■ **YOUR INSTRUCTIONS**
The full set of records below is to be reproduced without a single alteration.

■ **DATA RECORDS**
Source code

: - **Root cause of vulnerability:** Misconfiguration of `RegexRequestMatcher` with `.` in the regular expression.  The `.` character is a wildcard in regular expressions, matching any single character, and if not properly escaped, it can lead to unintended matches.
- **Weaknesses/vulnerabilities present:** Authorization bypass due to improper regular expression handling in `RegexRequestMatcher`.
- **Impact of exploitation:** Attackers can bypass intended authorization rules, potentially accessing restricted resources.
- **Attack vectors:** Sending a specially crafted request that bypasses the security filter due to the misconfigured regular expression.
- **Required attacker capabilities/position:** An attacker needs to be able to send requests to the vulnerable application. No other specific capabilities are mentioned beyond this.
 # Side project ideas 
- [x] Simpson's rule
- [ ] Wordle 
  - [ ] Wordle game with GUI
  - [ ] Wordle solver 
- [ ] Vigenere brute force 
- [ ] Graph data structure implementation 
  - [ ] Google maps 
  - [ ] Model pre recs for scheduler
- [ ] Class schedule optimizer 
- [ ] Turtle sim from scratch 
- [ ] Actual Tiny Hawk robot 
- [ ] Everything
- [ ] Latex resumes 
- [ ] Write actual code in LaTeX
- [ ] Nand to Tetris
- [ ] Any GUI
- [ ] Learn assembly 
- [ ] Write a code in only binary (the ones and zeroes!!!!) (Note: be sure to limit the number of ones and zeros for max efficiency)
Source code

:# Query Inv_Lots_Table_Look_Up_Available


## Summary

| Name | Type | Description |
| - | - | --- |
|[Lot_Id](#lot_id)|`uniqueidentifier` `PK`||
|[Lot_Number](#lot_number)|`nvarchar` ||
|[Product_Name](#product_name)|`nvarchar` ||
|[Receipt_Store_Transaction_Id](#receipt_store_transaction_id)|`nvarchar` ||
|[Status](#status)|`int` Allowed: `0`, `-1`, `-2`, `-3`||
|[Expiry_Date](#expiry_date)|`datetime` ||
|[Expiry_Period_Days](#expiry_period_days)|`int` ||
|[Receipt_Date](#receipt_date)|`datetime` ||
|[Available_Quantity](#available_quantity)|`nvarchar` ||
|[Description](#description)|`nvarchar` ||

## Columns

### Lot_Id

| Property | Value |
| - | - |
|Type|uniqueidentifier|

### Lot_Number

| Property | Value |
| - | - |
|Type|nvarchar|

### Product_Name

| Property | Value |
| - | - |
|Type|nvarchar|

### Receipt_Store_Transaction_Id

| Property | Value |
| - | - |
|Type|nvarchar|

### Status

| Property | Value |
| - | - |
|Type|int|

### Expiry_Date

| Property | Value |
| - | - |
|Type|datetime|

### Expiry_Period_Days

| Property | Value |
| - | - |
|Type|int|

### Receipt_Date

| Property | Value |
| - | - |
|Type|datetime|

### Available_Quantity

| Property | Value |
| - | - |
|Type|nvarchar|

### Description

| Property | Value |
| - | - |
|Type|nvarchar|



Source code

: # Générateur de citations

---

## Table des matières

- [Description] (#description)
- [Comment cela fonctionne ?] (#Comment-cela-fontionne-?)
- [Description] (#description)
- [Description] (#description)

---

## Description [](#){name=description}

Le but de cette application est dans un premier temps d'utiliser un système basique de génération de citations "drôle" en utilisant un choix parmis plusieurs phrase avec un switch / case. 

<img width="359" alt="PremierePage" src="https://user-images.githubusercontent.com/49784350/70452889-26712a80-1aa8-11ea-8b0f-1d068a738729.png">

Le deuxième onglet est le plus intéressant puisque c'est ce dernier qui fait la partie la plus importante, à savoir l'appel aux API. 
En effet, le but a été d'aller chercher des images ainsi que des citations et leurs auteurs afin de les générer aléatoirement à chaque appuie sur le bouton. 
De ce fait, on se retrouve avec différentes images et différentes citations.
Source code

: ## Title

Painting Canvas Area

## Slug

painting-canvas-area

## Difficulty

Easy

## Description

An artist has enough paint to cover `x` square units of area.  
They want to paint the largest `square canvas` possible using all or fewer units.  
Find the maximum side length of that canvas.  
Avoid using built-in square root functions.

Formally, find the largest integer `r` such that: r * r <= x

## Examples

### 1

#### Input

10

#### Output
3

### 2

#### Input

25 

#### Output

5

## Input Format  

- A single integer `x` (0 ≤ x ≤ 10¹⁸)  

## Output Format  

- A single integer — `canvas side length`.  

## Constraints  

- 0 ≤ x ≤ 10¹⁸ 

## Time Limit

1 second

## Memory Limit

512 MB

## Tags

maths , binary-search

■ **TASK ANSWER**
Source code

: - **Root cause of vulnerability:** Misconfiguration of `RegexRequestMatcher` with `.` in the regular expression.  The `.` character is a wildcard in regular expressions, matching any single character, and if not properly escaped, it can lead to unintended matches.
- **Weaknesses/vulnerabilities present:** Authorization bypass due to improper regular expression handling in `RegexRequestMatcher`.
- **Impact of exploitation:** Attackers can bypass intended authorization rules, potentially accessing restricted resources.
- **Attack vectors:** Sending a specially crafted request that bypasses the security filter due to the misconfigured regular expression.
- **Required attacker capabilities/position:** An attacker needs to be able to send requests to the vulnerable application. No other specific capabilities are mentioned beyond this.
 # Side project ideas 
- [x] Simpson's rule
- [ ] Wordle 
  - [ ] Wordle game with GUI
  - [ ] Wordle solver 
- [ ] Vigenere brute force 
- [ ] Graph data structure implementation 
  - [ ] Google maps 
  - [ ] Model pre recs for scheduler
- [ ] Class schedule optimizer 
- [ ] Turtle sim from scratch 
- [ ] Actual Tiny Hawk robot 
- [ ] Everything
- [ ] Latex resumes 
- [ ] Write actual code in LaTeX
- [ ] Nand to Tetris
- [ ] Any GUI
- [ ] Learn assembly 
- [ ] Write a code in only binary (the ones and zeroes!!!!) (Note: be sure to limit the number of ones and zeros for max efficiency)
Source code

:# Query Inv_Lots_Table_Look_Up_Available


## Summary

| Name | Type | Description |
| - | - | --- |
|[Lot_Id](#lot_id)|`uniqueidentifier` `PK`||
|[Lot_Number](#lot_number)|`nvarchar` ||
|[Product_Name](#product_name)|`nvarchar` ||
|[Receipt_Store_Transaction_Id](#receipt_store_transaction_id)|`nvarchar` ||
|[Status](#status)|`int` Allowed: `0`, `-1`, `-2`, `-3`||
|[Expiry_Date](#expiry_date)|`datetime` ||
|[Expiry_Period_Days](#expiry_period_days)|`int` ||
|[Receipt_Date](#receipt_date)|`datetime` ||
|[Available_Quantity](#available_quantity)|`nvarchar` ||
|[Description](#description)|`nvarchar` ||

## Columns

### Lot_Id

| Property | Value |
| - | - |
|Type|uniqueidentifier|

### Lot_Number

| Property | Value |
| - | - |
|Type|nvarchar|

### Product_Name

| Property | Value |
| - | - |
|Type|nvarchar|

### Receipt_Store_Transaction_Id

| Property | Value |
| - | - |
|Type|nvarchar|

### Status

| Property | Value |
| - | - |
|Type|int|

### Expiry_Date

| Property | Value |
| - | - |
|Type|datetime|

### Expiry_Period_Days

| Property | Value |
| - | - |
|Type|int|

### Receipt_Date

| Property | Value |
| - | - |
|Type|datetime|

### Available_Quantity

| Property | Value |
| - | - |
|Type|nvarchar|

### Description

| Property | Value |
| - | - |
|Type|nvarchar|



Source code

: # Générateur de citations

---

## Table des matières

- [Description] (#description)
- [Comment cela fonctionne ?] (#Comment-cela-fontionne-?)
- [Description] (#description)
- [Description] (#description)

---

## Description [](#){name=description}

Le but de cette application est dans un premier temps d'utiliser un système basique de génération de citations "drôle" en utilisant un choix parmis plusieurs phrase avec un switch / case. 

<img width="359" alt="PremierePage" src="https://user-images.githubusercontent.com/49784350/70452889-26712a80-1aa8-11ea-8b0f-1d068a738729.png">

Le deuxième onglet est le plus intéressant puisque c'est ce dernier qui fait la partie la plus importante, à savoir l'appel aux API. 
En effet, le but a été d'aller chercher des images ainsi que des citations et leurs auteurs afin de les générer aléatoirement à chaque appuie sur le bouton. 
De ce fait, on se retrouve avec différentes images et différentes citations.
Source code

: ## Title

Painting Canvas Area

## Slug

painting-canvas-area

## Difficulty

Easy

## Description

An artist has enough paint to cover `x` square units of area.  
They want to paint the largest `square canvas` possible using all or fewer units.  
Find the maximum side length of that canvas.  
Avoid using built-in square root functions.

Formally, find the largest integer `r` such that: r * r <= x

## Examples

### 1

#### Input

10

#### Output
3

### 2

#### Input

25 

#### Output

5

## Input Format  

- A single integer `x` (0 ≤ x ≤ 10¹⁸)  

## Output Format  

- A single integer — `canvas side length`.  

## Constraints  

- 0 ≤ x ≤ 10¹⁸ 

## Time Limit

1 second

## Memory Limit

512 MB

## Tags

maths , binary-search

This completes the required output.